Even Google Employees Are Giving Up On Google Glass
I'm also worried at a new trend: I rarely see Google employees wearing theirs anymore. Most say "I just don't like advertising that I work for Google." I understand that. Quite a few people assume I work for Google when they see me with mine. I just hope it doesn't mean that Google's average employee won't support it. That is really what killed the tablet PC efforts inside Microsoft until Apple forced them to react due to popularity of iPad.
If Google employees aren't willing to be trailblazers, then who will?
Glass is Google's computerize lens. It generated a lot of buzz in the first half of 2014, but the hype has died down.
There's a good chance that Glass is a fundamentally flawed product.
The premise of Google Glass is that you can easily get emails and texts without having to rudely pull your phone out of your pocket. The idea is that our smartphones are making us distracted and we're missing big moments.

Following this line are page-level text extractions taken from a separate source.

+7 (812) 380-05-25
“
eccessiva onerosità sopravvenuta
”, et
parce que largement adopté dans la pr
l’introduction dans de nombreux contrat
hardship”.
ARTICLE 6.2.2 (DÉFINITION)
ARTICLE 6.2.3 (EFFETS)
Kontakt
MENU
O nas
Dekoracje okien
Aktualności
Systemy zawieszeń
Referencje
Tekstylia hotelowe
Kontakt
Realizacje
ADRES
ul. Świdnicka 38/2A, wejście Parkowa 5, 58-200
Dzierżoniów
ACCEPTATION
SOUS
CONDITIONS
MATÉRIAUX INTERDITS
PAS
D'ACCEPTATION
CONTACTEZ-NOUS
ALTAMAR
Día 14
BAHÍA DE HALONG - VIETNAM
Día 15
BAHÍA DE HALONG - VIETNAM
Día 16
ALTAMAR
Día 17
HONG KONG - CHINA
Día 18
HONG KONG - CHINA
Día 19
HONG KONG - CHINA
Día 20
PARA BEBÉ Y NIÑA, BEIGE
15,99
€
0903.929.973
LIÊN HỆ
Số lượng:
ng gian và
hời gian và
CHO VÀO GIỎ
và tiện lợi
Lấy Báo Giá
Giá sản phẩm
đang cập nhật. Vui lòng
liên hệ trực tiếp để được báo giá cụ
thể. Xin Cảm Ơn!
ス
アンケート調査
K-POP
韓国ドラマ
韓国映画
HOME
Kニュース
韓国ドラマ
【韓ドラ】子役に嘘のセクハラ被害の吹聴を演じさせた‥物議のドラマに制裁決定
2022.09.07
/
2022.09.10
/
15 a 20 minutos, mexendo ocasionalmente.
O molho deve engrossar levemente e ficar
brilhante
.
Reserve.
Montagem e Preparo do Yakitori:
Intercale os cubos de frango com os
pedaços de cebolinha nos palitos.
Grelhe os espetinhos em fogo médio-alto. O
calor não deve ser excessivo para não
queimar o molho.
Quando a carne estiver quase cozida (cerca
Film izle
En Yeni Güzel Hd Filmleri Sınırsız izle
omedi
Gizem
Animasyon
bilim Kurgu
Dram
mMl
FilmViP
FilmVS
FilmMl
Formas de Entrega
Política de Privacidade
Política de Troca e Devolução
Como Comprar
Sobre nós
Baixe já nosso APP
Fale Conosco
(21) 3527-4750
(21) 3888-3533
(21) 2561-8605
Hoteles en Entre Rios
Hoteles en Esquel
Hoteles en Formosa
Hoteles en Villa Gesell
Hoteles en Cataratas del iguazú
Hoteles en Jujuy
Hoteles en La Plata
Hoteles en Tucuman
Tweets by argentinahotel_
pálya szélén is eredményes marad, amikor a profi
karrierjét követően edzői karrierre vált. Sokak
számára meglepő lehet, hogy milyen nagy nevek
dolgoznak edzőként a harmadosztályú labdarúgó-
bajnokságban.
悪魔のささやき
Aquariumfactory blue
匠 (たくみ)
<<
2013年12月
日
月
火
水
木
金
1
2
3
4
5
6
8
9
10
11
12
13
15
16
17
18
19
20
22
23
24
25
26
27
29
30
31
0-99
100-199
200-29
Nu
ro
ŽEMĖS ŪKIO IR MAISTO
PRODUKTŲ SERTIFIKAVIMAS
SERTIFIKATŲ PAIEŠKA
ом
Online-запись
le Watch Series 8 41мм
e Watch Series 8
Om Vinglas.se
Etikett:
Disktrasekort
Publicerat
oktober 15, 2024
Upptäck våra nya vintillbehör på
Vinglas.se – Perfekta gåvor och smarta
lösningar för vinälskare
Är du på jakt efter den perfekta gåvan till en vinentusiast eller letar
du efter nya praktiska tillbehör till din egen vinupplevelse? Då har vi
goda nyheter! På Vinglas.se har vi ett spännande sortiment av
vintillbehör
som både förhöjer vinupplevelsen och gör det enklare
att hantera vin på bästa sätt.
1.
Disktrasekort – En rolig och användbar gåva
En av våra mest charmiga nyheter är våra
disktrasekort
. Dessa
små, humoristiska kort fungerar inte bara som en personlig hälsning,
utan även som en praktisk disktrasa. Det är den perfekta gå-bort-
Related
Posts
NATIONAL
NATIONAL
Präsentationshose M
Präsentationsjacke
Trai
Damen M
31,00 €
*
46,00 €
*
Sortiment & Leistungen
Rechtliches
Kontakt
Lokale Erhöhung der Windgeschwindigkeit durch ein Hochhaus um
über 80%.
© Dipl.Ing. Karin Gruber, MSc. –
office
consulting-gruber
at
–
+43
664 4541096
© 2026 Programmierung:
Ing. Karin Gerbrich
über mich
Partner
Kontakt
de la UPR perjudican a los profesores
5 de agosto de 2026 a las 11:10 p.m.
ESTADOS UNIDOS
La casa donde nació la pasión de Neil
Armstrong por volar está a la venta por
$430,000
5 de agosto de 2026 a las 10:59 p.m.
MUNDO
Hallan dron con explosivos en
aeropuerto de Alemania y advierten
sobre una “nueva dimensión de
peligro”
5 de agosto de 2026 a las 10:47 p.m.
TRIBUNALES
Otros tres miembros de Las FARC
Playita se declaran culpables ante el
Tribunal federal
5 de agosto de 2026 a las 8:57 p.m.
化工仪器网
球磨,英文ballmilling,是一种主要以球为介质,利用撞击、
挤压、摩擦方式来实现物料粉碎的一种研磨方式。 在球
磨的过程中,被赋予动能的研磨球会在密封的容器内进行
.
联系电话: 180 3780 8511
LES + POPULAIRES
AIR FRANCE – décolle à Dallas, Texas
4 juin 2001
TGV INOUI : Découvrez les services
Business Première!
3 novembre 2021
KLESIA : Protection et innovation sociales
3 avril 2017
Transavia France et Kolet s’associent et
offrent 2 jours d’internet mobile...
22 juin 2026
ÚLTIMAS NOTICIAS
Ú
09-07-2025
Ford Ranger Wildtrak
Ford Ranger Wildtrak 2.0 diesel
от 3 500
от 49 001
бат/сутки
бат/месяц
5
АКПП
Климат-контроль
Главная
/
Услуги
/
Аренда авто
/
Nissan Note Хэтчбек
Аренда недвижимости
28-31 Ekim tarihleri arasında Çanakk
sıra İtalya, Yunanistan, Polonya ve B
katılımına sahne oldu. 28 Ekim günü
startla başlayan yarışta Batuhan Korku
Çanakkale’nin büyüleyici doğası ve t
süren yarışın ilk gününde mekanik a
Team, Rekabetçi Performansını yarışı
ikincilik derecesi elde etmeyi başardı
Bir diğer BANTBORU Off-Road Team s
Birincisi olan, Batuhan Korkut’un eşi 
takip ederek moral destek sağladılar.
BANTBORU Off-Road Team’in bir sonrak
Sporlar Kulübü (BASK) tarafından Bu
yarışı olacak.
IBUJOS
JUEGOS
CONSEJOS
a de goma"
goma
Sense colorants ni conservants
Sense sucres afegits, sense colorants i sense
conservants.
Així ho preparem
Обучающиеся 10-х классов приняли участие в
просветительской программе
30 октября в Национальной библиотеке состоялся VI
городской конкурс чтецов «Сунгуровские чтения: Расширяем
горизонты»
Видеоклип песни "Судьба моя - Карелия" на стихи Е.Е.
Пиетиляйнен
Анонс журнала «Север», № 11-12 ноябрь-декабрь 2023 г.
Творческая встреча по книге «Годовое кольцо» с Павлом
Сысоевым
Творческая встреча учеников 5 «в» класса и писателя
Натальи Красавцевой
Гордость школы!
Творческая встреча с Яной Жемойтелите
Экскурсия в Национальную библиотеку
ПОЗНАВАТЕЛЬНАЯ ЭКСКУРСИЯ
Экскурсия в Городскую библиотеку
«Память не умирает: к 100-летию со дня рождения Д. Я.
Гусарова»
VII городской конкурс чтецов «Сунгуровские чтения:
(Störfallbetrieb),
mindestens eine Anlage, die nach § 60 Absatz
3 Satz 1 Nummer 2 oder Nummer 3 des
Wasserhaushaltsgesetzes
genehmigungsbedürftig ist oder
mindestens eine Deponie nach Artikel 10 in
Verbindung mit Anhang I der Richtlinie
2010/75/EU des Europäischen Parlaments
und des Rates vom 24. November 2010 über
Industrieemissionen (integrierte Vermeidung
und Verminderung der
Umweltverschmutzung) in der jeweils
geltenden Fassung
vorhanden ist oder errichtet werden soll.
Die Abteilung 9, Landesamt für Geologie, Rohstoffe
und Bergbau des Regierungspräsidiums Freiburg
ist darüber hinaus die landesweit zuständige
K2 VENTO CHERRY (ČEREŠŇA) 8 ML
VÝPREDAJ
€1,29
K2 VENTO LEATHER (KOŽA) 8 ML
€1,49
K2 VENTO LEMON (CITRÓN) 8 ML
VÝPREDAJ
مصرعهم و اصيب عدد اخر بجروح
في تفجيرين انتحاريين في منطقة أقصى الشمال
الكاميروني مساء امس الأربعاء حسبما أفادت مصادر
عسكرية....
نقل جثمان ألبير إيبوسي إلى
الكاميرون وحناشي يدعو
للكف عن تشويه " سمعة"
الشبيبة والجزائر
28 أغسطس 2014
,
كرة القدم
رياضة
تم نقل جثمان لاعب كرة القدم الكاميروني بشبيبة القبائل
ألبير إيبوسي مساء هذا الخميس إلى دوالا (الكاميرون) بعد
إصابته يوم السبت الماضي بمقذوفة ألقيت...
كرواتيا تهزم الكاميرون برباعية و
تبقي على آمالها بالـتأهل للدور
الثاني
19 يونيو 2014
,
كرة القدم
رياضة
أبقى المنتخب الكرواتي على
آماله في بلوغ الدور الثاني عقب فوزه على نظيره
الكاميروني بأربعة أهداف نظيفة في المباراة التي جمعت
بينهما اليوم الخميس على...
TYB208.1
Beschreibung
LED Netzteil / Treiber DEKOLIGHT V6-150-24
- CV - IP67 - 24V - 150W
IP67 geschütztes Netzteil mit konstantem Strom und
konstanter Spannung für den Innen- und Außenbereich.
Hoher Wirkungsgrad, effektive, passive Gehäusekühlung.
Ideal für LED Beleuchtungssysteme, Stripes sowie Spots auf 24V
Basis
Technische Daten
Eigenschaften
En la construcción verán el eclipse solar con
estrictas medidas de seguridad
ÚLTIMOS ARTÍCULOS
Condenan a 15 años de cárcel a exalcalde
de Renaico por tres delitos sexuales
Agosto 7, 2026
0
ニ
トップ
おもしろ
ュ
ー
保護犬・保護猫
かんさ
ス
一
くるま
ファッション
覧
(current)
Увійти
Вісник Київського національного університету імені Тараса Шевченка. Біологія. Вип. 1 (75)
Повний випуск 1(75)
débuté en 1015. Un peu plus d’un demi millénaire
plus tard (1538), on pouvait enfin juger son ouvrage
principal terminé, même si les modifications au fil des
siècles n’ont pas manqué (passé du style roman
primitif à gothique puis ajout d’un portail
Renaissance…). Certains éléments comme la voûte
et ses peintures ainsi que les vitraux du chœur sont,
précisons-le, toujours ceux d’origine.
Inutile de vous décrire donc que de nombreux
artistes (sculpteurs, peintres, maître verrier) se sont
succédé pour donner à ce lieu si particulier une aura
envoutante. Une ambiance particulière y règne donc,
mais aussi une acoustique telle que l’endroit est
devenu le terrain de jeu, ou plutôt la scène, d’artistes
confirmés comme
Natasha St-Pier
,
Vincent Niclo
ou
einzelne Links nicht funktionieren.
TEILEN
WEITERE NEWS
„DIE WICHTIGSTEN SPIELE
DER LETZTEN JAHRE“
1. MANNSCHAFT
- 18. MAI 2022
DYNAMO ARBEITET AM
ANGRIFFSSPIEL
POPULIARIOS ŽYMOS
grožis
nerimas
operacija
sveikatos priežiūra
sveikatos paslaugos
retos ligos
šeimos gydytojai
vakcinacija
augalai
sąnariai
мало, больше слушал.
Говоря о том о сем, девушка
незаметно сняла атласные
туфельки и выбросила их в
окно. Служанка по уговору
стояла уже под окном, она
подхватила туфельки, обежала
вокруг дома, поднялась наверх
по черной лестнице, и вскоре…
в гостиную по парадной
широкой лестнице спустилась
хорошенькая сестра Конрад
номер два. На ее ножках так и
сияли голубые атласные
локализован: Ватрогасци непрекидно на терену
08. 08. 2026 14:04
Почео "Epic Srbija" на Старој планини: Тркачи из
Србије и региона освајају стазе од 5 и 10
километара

But, Glass is considered weird, and rude. In an excellent essay on wearing Glass for a year, Wired's Mat Honan says:
"My Glass experiences have left me a little wary of wearables because I'm never sure where they're welcome. I'm not wearing my $1,500 face computer on public transit where there's a good chance it might be yanked from my face. I won't wear it out to dinner, because it seems as rude as holding a phone in my hand during a meal. I won't wear it to a bar. I won't wear it to a movie. I can't wear it to the playground or my kid's school because sometimes it scares children."
And he's a big fan of Glass!
If people like Honan and Google employees don't feel comfortable wearing Glass in public, then it's never going to become a normal thing. Those people need to wear them enough for the world to get used to Glass. If they're scared to wear them, then it remains a niche product.
And if it's a niche, alienating product then people won't wear them in public. And so, it will never gain mainstream acceptance.
We saw this Scoble quote on John Gruber's Daring Fireball. His take is fairly succinct: "When your own employees don't use or support your product, the problem is with the product, not the employees."